Thèse de doctorat en Sciences cognitives
Sous la direction de Daniel Pressnitzer.
Soutenue le 20-11-2013
à Paris 5 , dans le cadre de École doctorale Cerveau, cognition, comportement (Paris) , en partenariat avec Laboratoire Psychologie de la Perception / LPP - UMR 8242 (laboratoire) .
Le président du jury était Jean-Luc Schwartz.

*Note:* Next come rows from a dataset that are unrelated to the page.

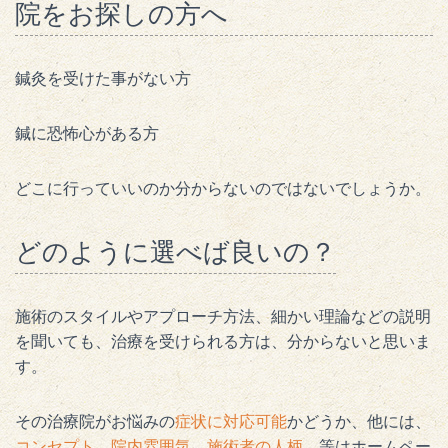
院をお探しの方へ
鍼灸を受けた事がない方
鍼に恐怖心がある方
どこに行っていいのか分からないのではないでしょうか。
どのように選べば良いの？
施術のスタイルやアプローチ方法、細かい理論などの説明
を聞いても、治療を受けられる方は、分からないと思いま
す。
その治療院がお悩みの
症状に対応可能
かどうか、他には、
コンセプト、院内雰囲気、施術者の人柄、
等はホームペー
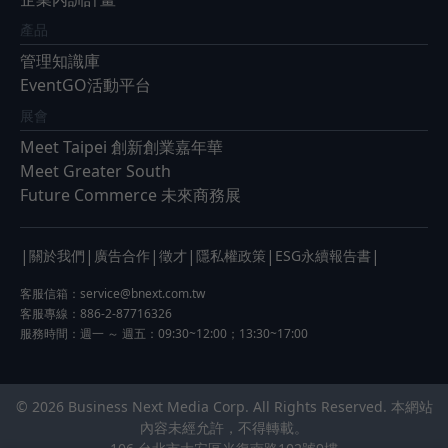
產品
管理知識庫
EventGO活動平台
展會
Meet Taipei 創新創業嘉年華
Meet Greater South
Future Commerce 未來商務展
|
|
|
|
|
|
關於我們
廣告合作
徵才
隱私權政策
ESG永續報告書
客服信箱：
service@bnext.com.tw
客服專線：886-2-87716326
服務時間：週一 ～ 週五：09:30~12:00；13:30~17:00
© 2026 Business Next Media Corp. All Rights Reserved. 本網站
內容未經允許，不得轉載。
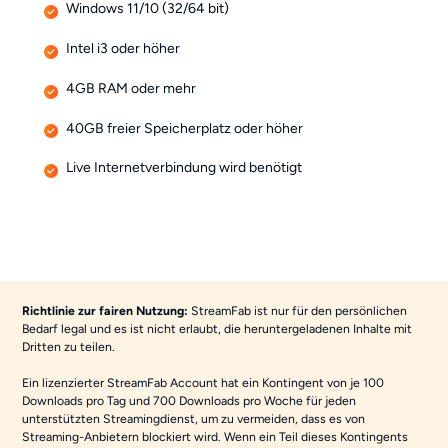
Windows 11/10 (32/64 bit)
Intel i3 oder höher
4GB RAM oder mehr
40GB freier Speicherplatz oder höher
Live Internetverbindung wird benötigt
Richtlinie zur fairen Nutzung:
StreamFab ist nur für den persönlichen
Bedarf legal und es ist nicht erlaubt, die heruntergeladenen Inhalte mit
Dritten zu teilen.
Ein lizenzierter StreamFab Account hat ein Kontingent von je 100
Downloads pro Tag und 700 Downloads pro Woche für jeden
unterstützten Streamingdienst, um zu vermeiden, dass es von
Streaming-Anbietern blockiert wird. Wenn ein Teil dieses Kontingents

In this thesis, we developed a new experimental paradigm for studying how recent sensory history (the context) affects a basic aspect of auditory perception, the comparison of successive frequency components. Stimuli were devised to include ambiguous transitions between frequency components, as it was hypothesized that such an ambiguity would make the task especially prone to reveal context effects. Six psychophysical experiments are reported. Using pairs of Shepard tones (Shepard, J. Acoust. Soc. Am., 1964), we first demonstrate a strong hysteresis effect when successive pairs are judged, whereby past trials affect current judgments. We then isolate the cause of this context effect, by contrasting perceptual reports for a same ambiguous test pair when preceded by different contexts. We show that frequency shifts are preferentially reported when they encompass a frequency regions that was stimulated during the context. This context effect is rapidly introduced, as a single tone as short as 20ms can produce a reliable bias. Yet it also has an enduring effect on perception, persisting over more than 30s. Using random chords pairs designed to include ambiguous frequency shifts, it then shown that the context effect is not specific to Shepard tones but rather reflects a generic process acting on the tonotopic representation of sounds. Finally, the context effect is modulated by both low-level (ear-of-entry) and high-level (selective attention) manipulations, suggesting an interplay between several processing stages for the underlying neural mechanism. Our findings show that one of the most ubiquitous and basic tasks of the auditory system, comparing successive frequency components, is not a fixed function of the physical stimulus. Rather, it is highly malleable and depends on the ongoing context.